Исходные файлы: Forward Read , Reverse Read
Последовательность действий для получения итоговых выравниваний:
1. Определяем нечитаемые участки хроматограмм.
Нечитаемые участки в F - 5'-1...26- 3', 5'- 378...381- 3'
Нечитаемые участки в R - 3'-1...35- 5', 3'-387- 5'
2. В начале делаем выравнивание, где используем прямую цепочку как референсную последовательность,
а обратную как прочтение выравниваемое по ней. Так получаем промежуточный контиг. Затем повторяем выравнивание с использованием
промежуточного контига как референсной последовательности, а в прочтении ставим прямую обратную цепочку.
Так получаем референсную последовательность.
3. Анализируем сопоставление хроматограмм из последнего выравнивания и по максимуму распознаем неопознанные нуклеотиды в референсной последовательности.
Так получаем консенсусную последовательность.
4. После этого по консенсусной последовательности исправляем прямую и обратную цепочки и добавляем к ним нечитаемые концы.
Таким образом, получаем прямую, обратную и референсную последовательности без удаления концов. (исправления показаны маленькими буквами)
На позициях 2 и 39 возможны полиморфизмы.

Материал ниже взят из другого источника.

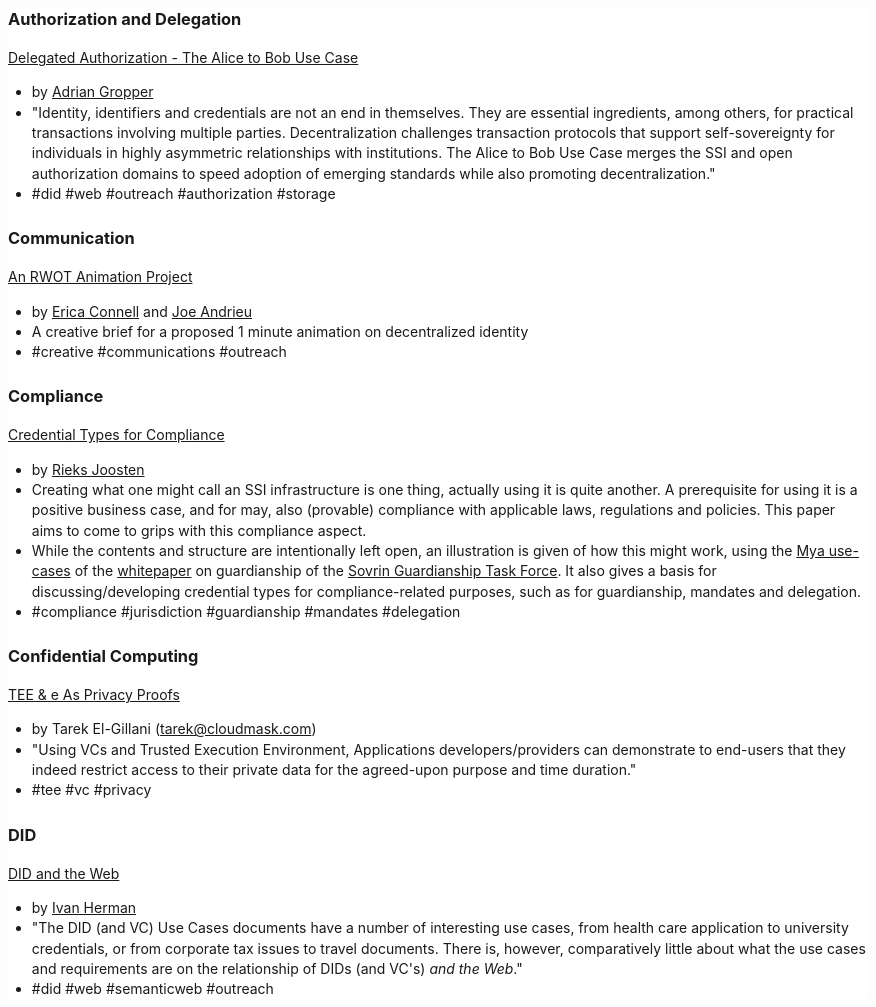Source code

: ### Authorization and Delegation

[Delegated Authorization - The Alice to Bob Use Case](delegated-authorization.md)
  * by [Adrian Gropper](mailto:agropper@healthurl.com)
  * "Identity, identifiers and credentials are not an end in themselves. They are essential ingredients, among others, for practical transactions involving multiple parties. Decentralization challenges transaction protocols that support self-sovereignty for individuals in highly asymmetric relationships with institutions. The Alice to Bob Use Case merges the SSI and open authorization domains to speed adoption of emerging standards while also promoting decentralization."
  * #did #web #outreach #authorization #storage

### Communication

[An RWOT Animation Project](decentralized_animation_creative_brief.md)
  * by [Erica Connell](http://wonderlandstageandscreen.com) and [Joe Andrieu](https://joeandrieu.com)
  * A creative brief for a proposed 1 minute animation on decentralized identity
  * #creative #communications #outreach
  
### Compliance

[Credential Types for Compliance](credential_types_for_compliance.md)
  * by [Rieks Joosten](mailto:rieks.joosten@tno.nl)
  * Creating what one might call an SSI infrastructure is one thing, actually using it is quite another. A prerequisite for using it is a positive business case, and for may, also (provable) compliance with applicable laws, regulations and policies. This paper aims to come to grips with this compliance aspect. 
  * While the contents and structure are intentionally left open, an illustration is given of how this might work, using the [Mya use-cases](https://drive.google.com/file/d/10sfYKp6Ohi_rLsNqb1GBrhuE0IuoBX2k/view) of the [whitepaper](https://sovrin.org/wp-content/uploads/Guardianship-Whitepaper.pdf) on guardianship of the [Sovrin Guardianship Task Force](https://docs.google.com/document/d/1ymWzCwu2Ud6FMGZdU8md03KCvaxmT41-gQYIRXo09Xw/edit#heading=h.8oej31ec0two). It also gives a basis for discussing/developing credential types for compliance-related purposes, such as for guardianship, mandates and delegation.
  * #compliance #jurisdiction #guardianship #mandates #delegation 

### Confidential Computing

[TEE & e As Privacy Proofs](tee-privacy-vc.md)
  * by Tarek El-Gillani ([tarek@cloudmask.com](mailto:tarek@cloudmask.com))
  * "Using VCs and Trusted Execution Environment, Applications developers/providers can demonstrate to end-users that they indeed restrict access to their private data for the agreed-upon purpose and time duration."
  * #tee #vc #privacy
  
### DID

[DID and the Web](DID_and_the_Web.md)
  * by [Ivan Herman](https://www.w3.org/People/Ivan/)
  * "The DID (and VC) Use Cases documents have a number of interesting use cases, from health care application to university credentials, or from corporate tax issues to travel documents. There is, however, comparatively little about what the use cases and requirements are on the relationship of DIDs (and VC's) _and the Web_."
  * #did #web #semanticweb #outreach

Нуклеотиды на этих позициях не удалось однозначно распознать ни программно, ни визуально. По результатам распознавания, на 2-ой позиции: B (С or G or T), на 39-ой: V (A or С or G)
Нуклеотиды на 375, 378 и 384 позициях также, возможно, являются полиморфизмами. Их номера не попали на изображения, т.к. в начале они не попали на нумерацию референсной последовательности. По результатам распознавания на всех спорных позициях: Y (С or T)
На позициях 57,58, 74, 258, 259, 293, 297 программно верно разобраны первоначально нечитаемые нуклеотиды. Визуально они тоже легко различимы.
По результатам разбора, на позициях: 57 - A, 58 - G, 74 - A, 258 - G, 259 - A, 293 - C, 297 - G.